Today, I’m going to go through all the main modes of transportation in Addis Ababa: minibuses, light rail, taxis, and the bajaj (tuk-tuks).
First, the minibus. The minibus is king. It’s cheap, around 5-10birr to get to many places, it’s efficient and pretty safe.
To get on them, you either wait in a designated minibus pickup area or near major intersections or areas. Destinations like Mercato, Bole, or Piazza are called out by a caller. And you hop on if there’s space. If you only go half way, then you pay part of the fare. As a tourist, you might get “ripped off” for the full fare, but it’s nickels and dimes and nothing to fret over.
The buses are mostly modified older Toyota Hi Ace vans. Seats 3 in the front, 10 on seats in the back, and the squishiest seats are when the bus is really full – 3 more including the caller on makeshift stools in the aisle. Legally, that’s the maximum, and it’s enforced, so you don’t worry about overcrowded buses unlike, say Tanzania where things got really intimate. So, the bus is stuffed with only 3 or 4 more passengers than what it was originally designed for, which isn’t too bad relatively speaking. It looks bad on video, but if the aisle seats aren’t full, it’s not so bad.
Also, plenty of women take the minibuses, I know many female volunteers in Addis who take them all the time, so I’d say it’s pretty safe.
2. Light Rail
The light rail is modern looking, cheap, and probably built by a Chinese company, but there are some caveats. Check it out.
Record: The biggest issue I found is frequency, with the trains coming every 20 minutes or more. There’s definitely potential though if they can buy more trains.
I didn’t use taxis other than getting to and from the airport because they cost 10-20 times more than the minibuses.
Vehicle conditions may vary. You can see the one in the video is run down with string for a seatbelt. But most taxis are a late model silver Toyota subcompact.
Definitely, negotiate the prices before entering or you’ll be overcharged. If you’re coming from the airport, prices will vary. The international terminal costs about 25% more than the domestic terminal. I paid about 250birr for about a 5km ride when I first arrived. On subsequent arrivals at the domestic airport, I got it down to 150-200 birr
So, I had one incident with a taxi driver. I shared one late at night with friends, and the neighbourhood I live in is not the safest at night – it’s totally dark and muggings happen. The most common one is someone sneaks up behind you and chokes you out and steals all your stuff.

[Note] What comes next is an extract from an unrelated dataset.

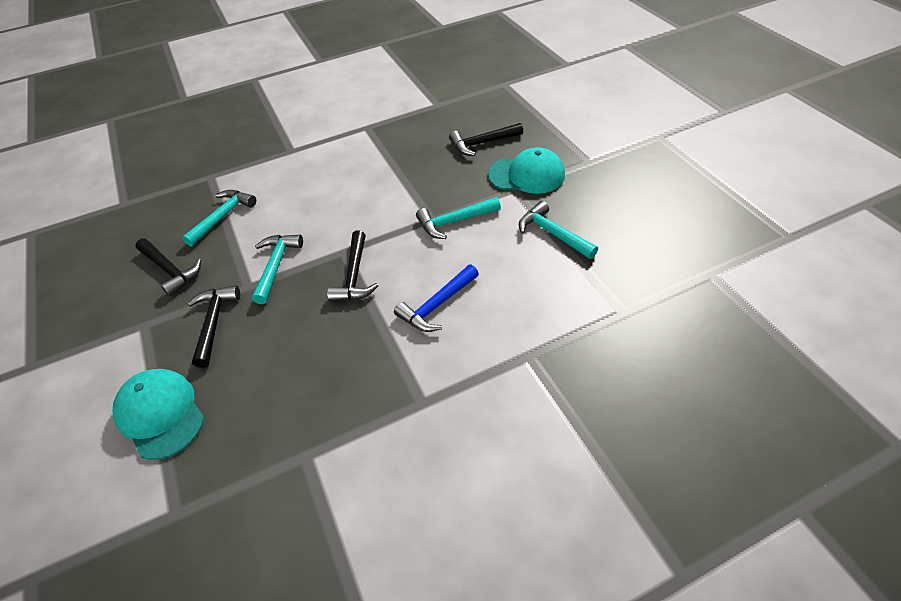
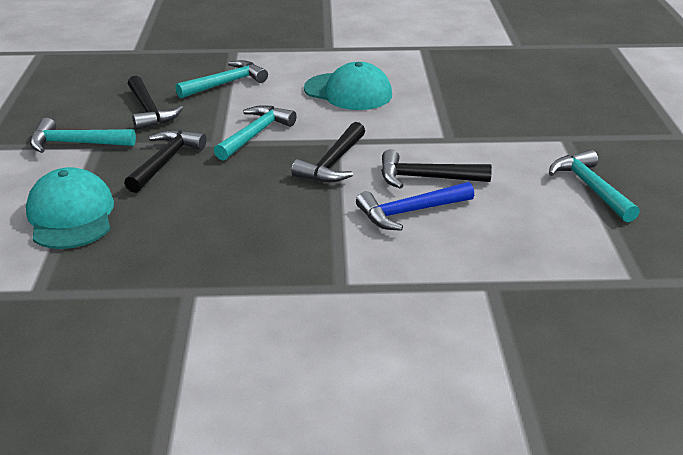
camera: 20 degrees right, 15 degrees down
(454, 221) = (475, 148): turquoise hammer -> turquoise hammer (76, 143)
(482, 143) = (552, 90): black hammer -> black hammer (426, 178)
(527, 175) = (590, 129): turquoise cap -> turquoise cap (348, 92)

I would suggest taking a taxi, but if you have to walk it, I would recommend jogging to deter thieves.
Back to my story, we negotiated a ride back to our residences at one price but the driver doubled the charge once he dropped off my friend and refused to drive me. My tip to avoid that scam is to photograph the driver’s license plate before getting in and make it known that you did that.
The last form of transportation is the bajaj or tuk-tuks. You actually won’t encounter them in central Addis because they’re too slow, but you’ll definitely ride a variety of bajajis in all other parts of Ethiopia, so I’ll definitely get to those in future episodes.
Special mention – bikes. They’re not in Addis. The only time I saw them ridden was in a designated pay-per-play park where it was a free for all of people riding bikes, motorcycles, and kids power wheels.